__WORK ITEM__
Rewrite all the items below as one numbered list, leaving out blank lines and the pictures.

__MATERIAL FOR THIS TASK__

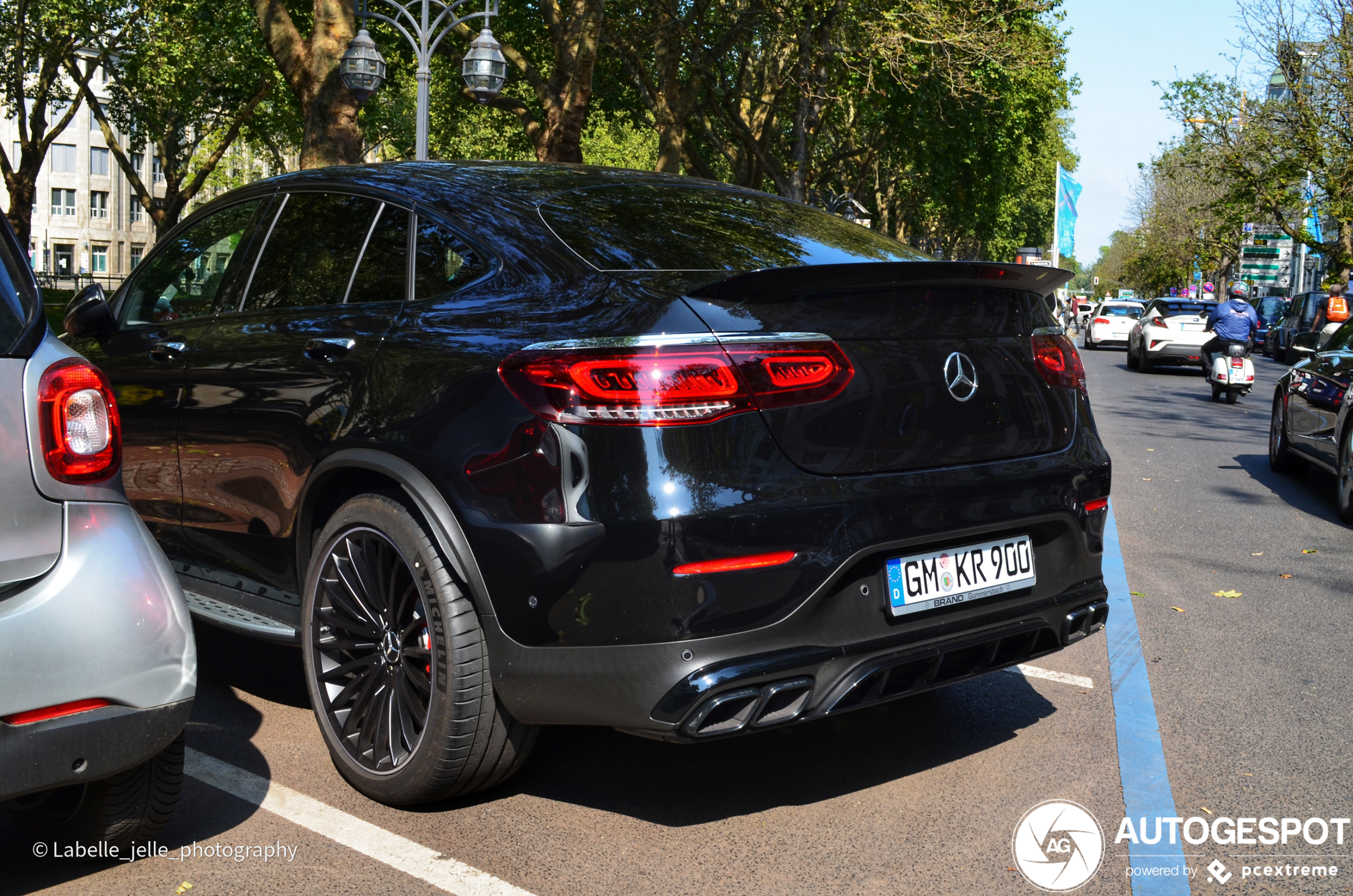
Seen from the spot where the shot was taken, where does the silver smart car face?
facing away from the viewer

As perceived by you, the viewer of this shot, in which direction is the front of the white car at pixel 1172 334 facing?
facing away from the viewer and to the left of the viewer

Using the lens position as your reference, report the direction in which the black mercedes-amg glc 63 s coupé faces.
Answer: facing away from the viewer and to the left of the viewer

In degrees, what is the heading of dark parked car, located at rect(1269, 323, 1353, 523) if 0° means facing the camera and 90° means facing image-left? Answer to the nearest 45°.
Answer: approximately 135°

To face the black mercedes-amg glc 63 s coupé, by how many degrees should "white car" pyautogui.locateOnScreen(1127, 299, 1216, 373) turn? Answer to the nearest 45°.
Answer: approximately 135° to its left

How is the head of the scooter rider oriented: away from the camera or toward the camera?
away from the camera

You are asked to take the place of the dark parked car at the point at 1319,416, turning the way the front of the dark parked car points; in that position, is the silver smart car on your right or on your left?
on your left

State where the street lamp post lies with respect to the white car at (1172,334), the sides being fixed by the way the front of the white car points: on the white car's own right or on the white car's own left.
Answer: on the white car's own left

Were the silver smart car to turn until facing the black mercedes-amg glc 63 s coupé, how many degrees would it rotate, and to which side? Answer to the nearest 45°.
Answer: approximately 90° to its right
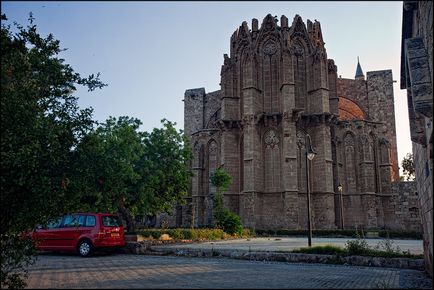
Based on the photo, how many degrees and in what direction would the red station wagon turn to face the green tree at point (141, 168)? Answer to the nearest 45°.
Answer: approximately 90° to its right

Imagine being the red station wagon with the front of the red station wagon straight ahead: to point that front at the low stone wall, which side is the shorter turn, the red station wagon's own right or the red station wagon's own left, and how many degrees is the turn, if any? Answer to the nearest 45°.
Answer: approximately 180°

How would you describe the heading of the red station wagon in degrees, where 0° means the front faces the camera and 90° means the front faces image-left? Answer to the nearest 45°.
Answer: approximately 135°

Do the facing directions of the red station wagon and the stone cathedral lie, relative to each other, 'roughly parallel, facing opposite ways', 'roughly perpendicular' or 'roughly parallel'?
roughly perpendicular

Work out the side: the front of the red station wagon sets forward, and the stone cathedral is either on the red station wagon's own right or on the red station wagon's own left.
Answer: on the red station wagon's own right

__WRITTEN ANSWER__
1. Seen from the spot where the shot was taken, where does the silver smart car face?
2. facing away from the viewer
3. As perceived by you, the viewer of this shot, in which direction is the front of the white car at pixel 1172 334 facing?
4. facing away from the viewer and to the left of the viewer
5. Using the lens position as your reference, report the direction in which the black mercedes-amg glc 63 s coupé faces.
6. Answer: facing away from the viewer and to the left of the viewer
7. In degrees, what is the heading of dark parked car, located at rect(1269, 323, 1353, 523) if 0° means facing the camera and 90° means facing image-left? Answer to the nearest 45°.
8. Answer: approximately 135°
9. To face the black mercedes-amg glc 63 s coupé, by how many degrees should "white car" pyautogui.locateOnScreen(1127, 299, 1216, 373) turn? Answer to the nearest 45°.
10. Answer: approximately 135° to its left
11. How is the head of the scooter rider oriented: away from the camera or toward the camera?
12. away from the camera
13. You are asked to take the place of the dark parked car at the point at 1319,416, turning the way the front of the dark parked car points; in that position, is the silver smart car on your right or on your left?
14. on your left
15. State where the street lamp post lies with respect to the white car at (1172,334), the sides being fixed by the way the front of the white car points: on the white car's own right or on the white car's own left.
16. Answer: on the white car's own left
17. Were the silver smart car to turn until facing the black mercedes-amg glc 63 s coupé, how many degrees would it rotate, and to which side? Answer to the nearest 45°.
18. Answer: approximately 90° to its right
19. Based on the photo, how many degrees and in what direction would the red station wagon turn to face the green tree at point (141, 168)? Answer to the nearest 45°.
20. Answer: approximately 90° to its right
21. Imagine being the red station wagon with the front of the red station wagon straight ahead: to point that front at the low stone wall, which side is the shorter turn, the red station wagon's own right or the red station wagon's own left, and how many degrees is the turn, if any? Answer to the nearest 45°.
22. Answer: approximately 180°
23. How would you describe the heading of the red station wagon in degrees, where 0° means the front faces the camera and 90° means the front faces image-left? Answer to the nearest 45°.
24. Answer: approximately 135°
25. Do the facing directions of the red station wagon and the stone cathedral lie, relative to each other, 'roughly parallel, facing opposite ways', 'roughly perpendicular' or 'roughly parallel'?
26. roughly perpendicular
27. Work out the side: the front of the red station wagon sets forward, and the stone cathedral is either on the red station wagon's own right or on the red station wagon's own left.
28. Answer: on the red station wagon's own right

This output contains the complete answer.